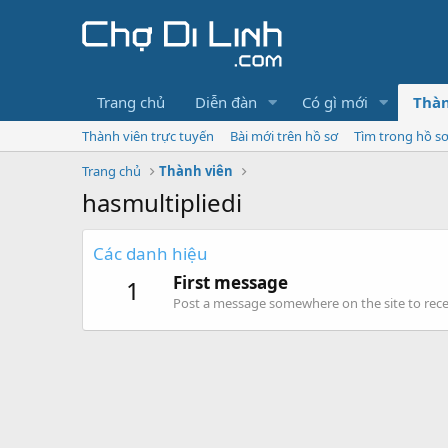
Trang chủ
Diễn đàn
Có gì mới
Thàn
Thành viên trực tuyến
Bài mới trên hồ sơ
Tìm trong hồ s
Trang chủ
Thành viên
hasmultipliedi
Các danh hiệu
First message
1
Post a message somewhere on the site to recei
* * *
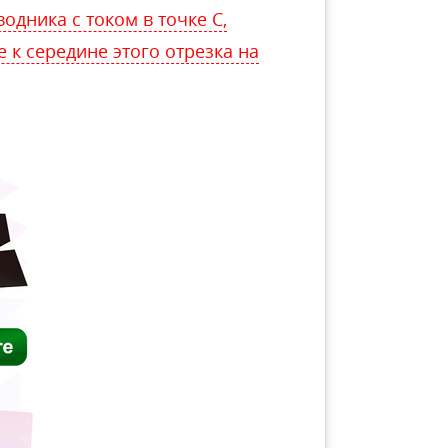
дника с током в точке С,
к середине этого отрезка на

GOAL OF THE EXERCISE:
Above this instruction are the records; retype exactly the lines from the one containing "First message" up to and including the one containing "Post a message somewhere on the site to recei".

YOUR SOLUTION:
First message
1
Post a message somewhere on the site to recei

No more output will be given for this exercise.